EXCERTO DO DOCUMENTO
########################################

Na primeira visita oficial de um Chefe do Estado português à OCDE (Organização para a Cooperação e Desenvolvimento Económico), Cavaco salientou, no Conselho daquela organização internacional, que “a economia portuguesa apresenta-se mais competitiva, sustentável e integrada na economia global”. Mas, se o executivo português prevê uma taxa de crescimento anual da economia em 1,5% no ano económico de 2015, o Presidente avança com a previsão do crescimento em 2 pontos percentuais. É certo que elogia a governação, mas as razões do minissucesso prendem-se sobretudo com as recentes opções do BCE, a descida do petróleo e a depreciação do euro frente ao dólar (fatores apontados pelas oposições).
No entanto e contraditoriamente, Cavaco elogia o papel relevante dos relatórios da OCDE sobre o país, sem mencionar qualquer deles, em especial o de março, que aponta para uma desaceleração no crescimento da economia. Sabemos até que ultimamente o diferencial entre as exportações e as importações pende para estas.

########################################

LINHAS APRESENTADAS
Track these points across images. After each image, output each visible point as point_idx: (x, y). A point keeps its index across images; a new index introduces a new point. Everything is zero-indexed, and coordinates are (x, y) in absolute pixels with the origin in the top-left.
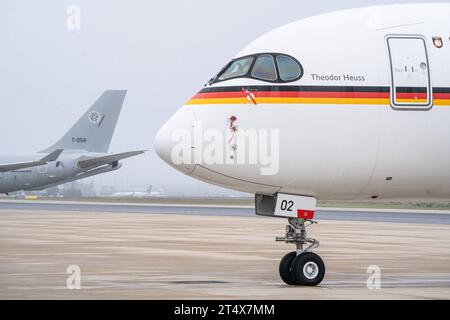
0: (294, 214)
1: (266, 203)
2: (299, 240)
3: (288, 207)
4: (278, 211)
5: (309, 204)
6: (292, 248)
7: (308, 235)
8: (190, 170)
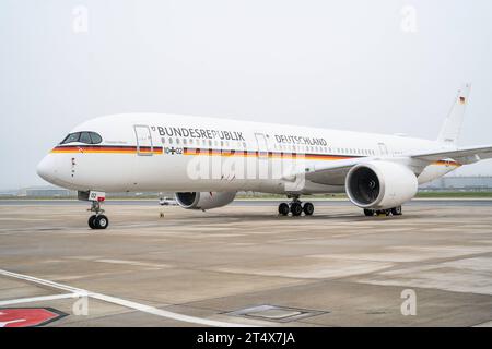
0: (96, 199)
1: (84, 195)
2: (97, 211)
3: (94, 196)
4: (90, 198)
5: (103, 195)
6: (94, 213)
7: (101, 208)
8: (45, 177)
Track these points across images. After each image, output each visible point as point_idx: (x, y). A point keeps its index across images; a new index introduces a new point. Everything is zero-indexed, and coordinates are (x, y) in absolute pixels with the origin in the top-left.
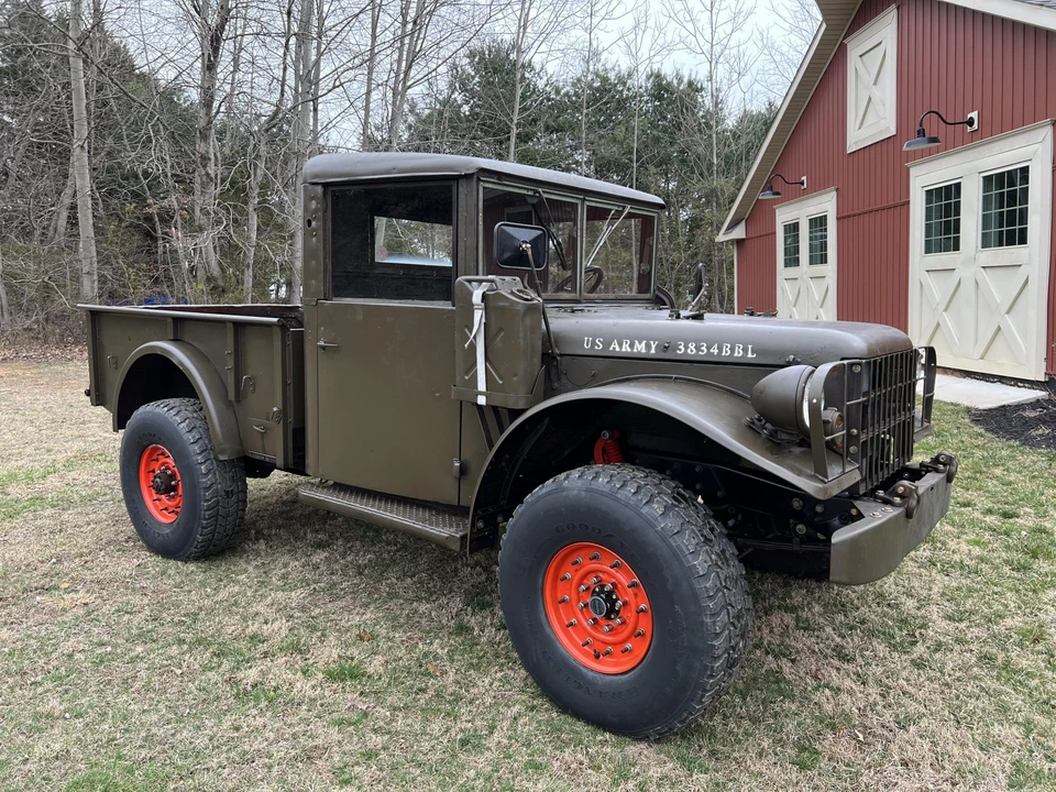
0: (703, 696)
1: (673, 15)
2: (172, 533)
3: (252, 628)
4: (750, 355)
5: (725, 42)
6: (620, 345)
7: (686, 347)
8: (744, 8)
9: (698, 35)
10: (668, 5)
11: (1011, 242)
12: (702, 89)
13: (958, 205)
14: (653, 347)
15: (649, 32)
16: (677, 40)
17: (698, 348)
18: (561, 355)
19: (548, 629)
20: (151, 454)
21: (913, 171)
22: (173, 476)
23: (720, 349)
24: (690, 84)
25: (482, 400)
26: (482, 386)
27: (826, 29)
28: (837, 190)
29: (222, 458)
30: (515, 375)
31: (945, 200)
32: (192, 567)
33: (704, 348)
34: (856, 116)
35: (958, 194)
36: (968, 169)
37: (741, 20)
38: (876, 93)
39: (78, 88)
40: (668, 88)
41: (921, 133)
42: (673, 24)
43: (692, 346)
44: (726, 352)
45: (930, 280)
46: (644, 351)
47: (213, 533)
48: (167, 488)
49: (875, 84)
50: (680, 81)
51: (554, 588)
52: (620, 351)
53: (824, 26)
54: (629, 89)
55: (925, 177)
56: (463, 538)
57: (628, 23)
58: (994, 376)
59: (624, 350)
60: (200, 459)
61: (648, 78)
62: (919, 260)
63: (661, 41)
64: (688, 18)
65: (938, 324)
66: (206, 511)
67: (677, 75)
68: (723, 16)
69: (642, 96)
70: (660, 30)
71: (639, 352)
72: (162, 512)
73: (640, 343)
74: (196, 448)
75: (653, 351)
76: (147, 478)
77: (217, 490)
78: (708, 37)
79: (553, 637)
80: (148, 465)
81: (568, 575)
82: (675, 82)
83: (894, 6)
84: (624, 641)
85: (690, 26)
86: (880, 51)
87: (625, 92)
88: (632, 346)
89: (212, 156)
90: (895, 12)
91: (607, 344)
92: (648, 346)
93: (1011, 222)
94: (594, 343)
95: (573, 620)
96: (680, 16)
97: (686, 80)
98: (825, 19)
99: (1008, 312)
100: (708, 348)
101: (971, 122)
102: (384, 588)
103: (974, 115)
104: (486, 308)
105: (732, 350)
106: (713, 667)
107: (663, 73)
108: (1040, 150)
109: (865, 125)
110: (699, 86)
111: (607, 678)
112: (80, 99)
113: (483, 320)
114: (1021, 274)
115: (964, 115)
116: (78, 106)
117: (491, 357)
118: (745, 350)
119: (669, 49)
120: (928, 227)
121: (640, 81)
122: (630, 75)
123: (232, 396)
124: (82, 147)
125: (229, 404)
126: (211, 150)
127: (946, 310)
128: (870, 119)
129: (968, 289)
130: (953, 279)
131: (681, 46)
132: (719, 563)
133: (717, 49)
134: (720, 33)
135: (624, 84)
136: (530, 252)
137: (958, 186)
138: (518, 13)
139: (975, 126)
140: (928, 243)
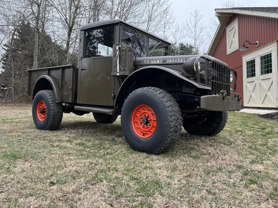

########################################

TAREFAS A REALIZAR
1. Responda a estas perguntas sobre o excerto:
(a) Que taxa de crescimento anual da economia prevê o executivo português para 2015?
(b) Para que aponta o relatório da OCDE de março?
(c) Em quanto prevê o Presidente o crescimento da economia?
2. Copie textualmente o trecho do excerto, começando nas palavras "No entanto e" e parando depois de "pende para estas.".
As linhas não desempenham aqui qualquer papel.

RESPOSTAS NUMERADAS
1.
(a) 1,5%.
(b) Para uma desaceleração no crescimento da economia.
(c) Em 2 pontos percentuais.

2.
No entanto e contraditoriamente, Cavaco elogia o papel relevante dos relatórios da OCDE sobre o país, sem mencionar qualquer deles, em especial o de março, que aponta para uma desaceleração no crescimento da economia. Sabemos até que ultimamente o diferencial entre as exportações e as importações pende para estas.